Note: Only 2-slot and 3-slot nvlinks, whereas the 3090s come with 4-slot option. Check your mb layout.


Another interesting card: the A4000. Single slot, 140W, 16Gb. Delta has it for 1180eur. With 3 of them, you can have 48gb at 430W, for 3500e.
Sure, no NVlink, but upon an Epyc/TR machine with pcie 4.0 that would be a non-issue.

1 Like

Sorry, I’m just catching up:

On the topic of A6000 Vs 3090, please let me know if you’d want me to run any benchmarks for you. :slight_smile:

2 Likes

Of course we’d want them :stuck_out_tongue_winking_eye:

What about the usual stuff? A bit of convnets and a big transformer?

Thanks :slight_smile:

2 Likes

Sounds good, Thank you :+1:

2x3090 Vs A6000 benchmarks, coming up by next Monday :+1:

4 Likes

Put 'em into an epyc board. Sixteen 4.0 lanes for each card. And works for sure (one bloke I know runs EIGHT 2080 into a ROMED8-2T, having bifurcated the last slot).

1 Like

Thanks!! :smiling_face_with_three_hearts:

1 Like

Mhh I mistakenly assumed that the A5000 was just an A6000 with half the VRAM, like it was for the previous gen quadro 6000 and 8000.

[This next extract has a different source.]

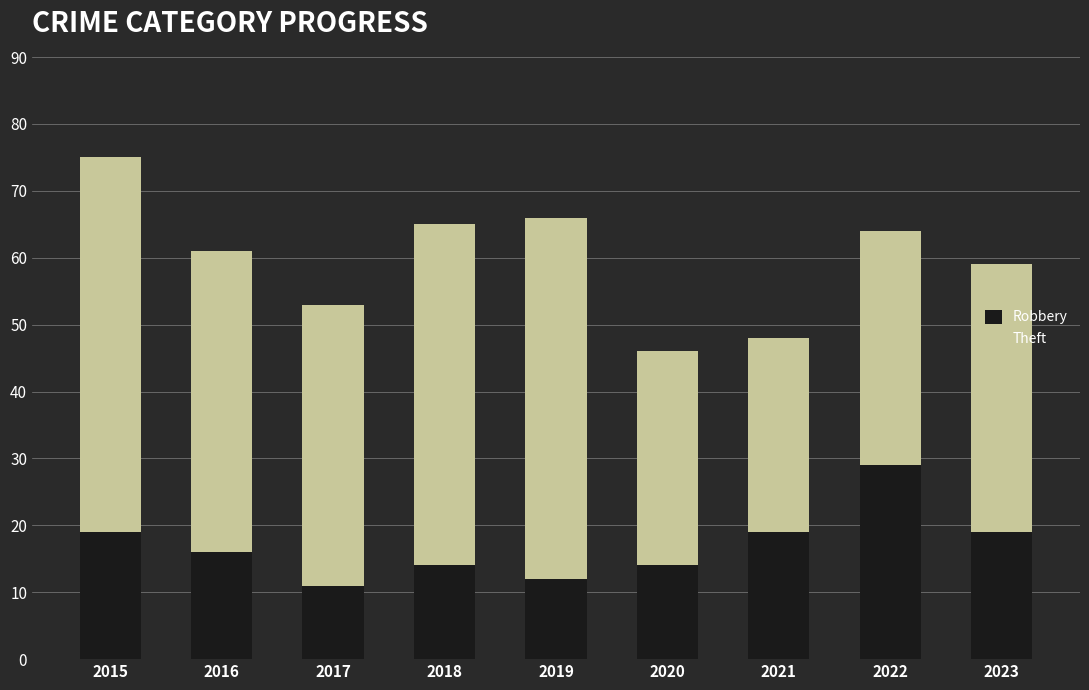

Does the chart contain any negative values?

No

It’s not so. My bad, it was obvious since their TDP. Almost 50% less tensor, int and fp perf with respect to the A6000. Given that A6000 is slightly inferior with respect to 3090 in real-world benchmarks (but we’ll wait for a confirmation from Sanyam), I think an A5000 for the same price of a 3090 is not the greatest possible deal, perhaps. Let alone if you lose money over the deal… One should evaluate carefully, since my 3090 turbos, with no auxiliary heatsinks upon their backplate, don’t overheat their vrams (<90C) if I run them at 260/270W (and at that power level they are presumably much beefier than a stock A5000, possibly on par with the A6000).

1 Like

Hi Everyone!

Please Meet ProtonSuper :tea:

5 Likes

Super cool! :sunglasses:

1 Like

I think you are doing good going for the a4000. But mind that comparisons over number of cuda cores and sheer amount of memory are more or less worthless. Why?

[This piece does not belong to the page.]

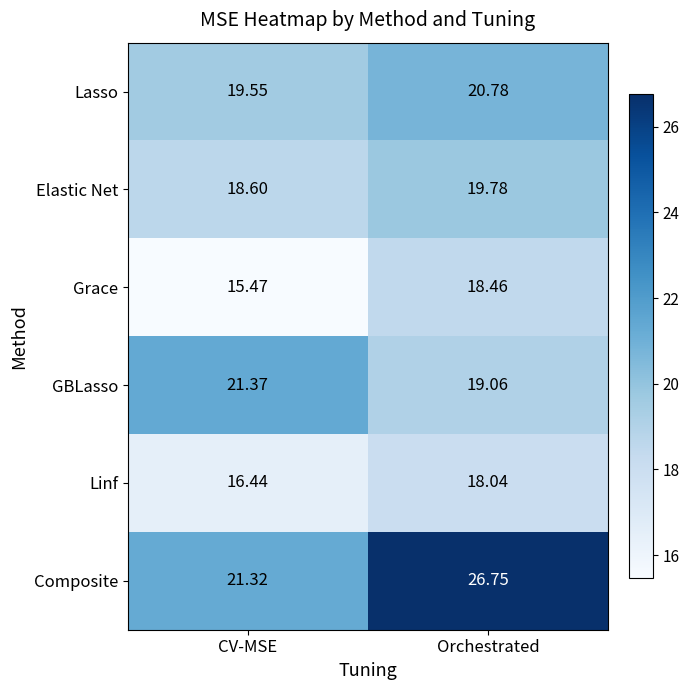

Which series has the largest total across all categories?

Composite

  1. Any additional card added over PCIe (e.g. without nvlink) means traffic over the bus. While I think that in terms of speed it won’t make real difference, latency will increase substantially (read this as: if you use just data parallelization, you will be OK. But with model parallelization, that is, real parallelism, this will NOT be ok).

  2. More importantly, what really matters in DL tasks is memory bandwidth. More than cuda cores. Do compare the bandwidth for the a4000 and the 3090. Note that we don’t have benchmarks for the a4000-5000, but we do have them for 3090 and a6000 (and I really look forward to see the ones from @init_27). They show that the two cards are more or less on par, and that despite the 3090 being driver-capped. Its superior memory bandwidth gives it an edge.

So the bottom line is: Multiple a4000s are a relatively cheap and power-efficient solution to run big models using data parallelism, as long as you are not in a hurry.
How much slower they will be w.r.t. the same vram-equivalent 3090s? We will see, but my bet is: substantially.

4 Likes

Update on the benchmarks:

The creator is a lazy ML Engineer who has never worked with Docker and is now being forced to eat green vegetables of learning NGC & Docker-after a lifetime of fast-food for optimised benchmarks. So please expect them by next week :pray:

Ross had pointed out a bug with PyTorch:

(Copy Pasted message from fastai discord):

if you have a card w/ tensorcores and want it to be fast, do not use the conda/pip release packages, use NGC, https://github.com/pytorch/pytorch/issues/50153 … not sure how this has gone unfixed for so long, but the fast GPU kernels aren’t in the packaged binary releases :\

5 Likes

Hi nit_27 Hope you are well and having a fabulous day!
Thanks for a great post, both informative and humorous. A good video always helps solidify the writen theory.
:clap: :clap:

Cheers mrfabulous1 :grinning: :grinning:

3 Likes

Maybe the street prices will go a bit down

Very interesting, @dvachalek. Thanks for reporting back.

Would you please measure which VRAM temps you got under very intensive load? The best way to do this, if you are willing, is to run a miner under windows and monitor the temps with hwinfo64.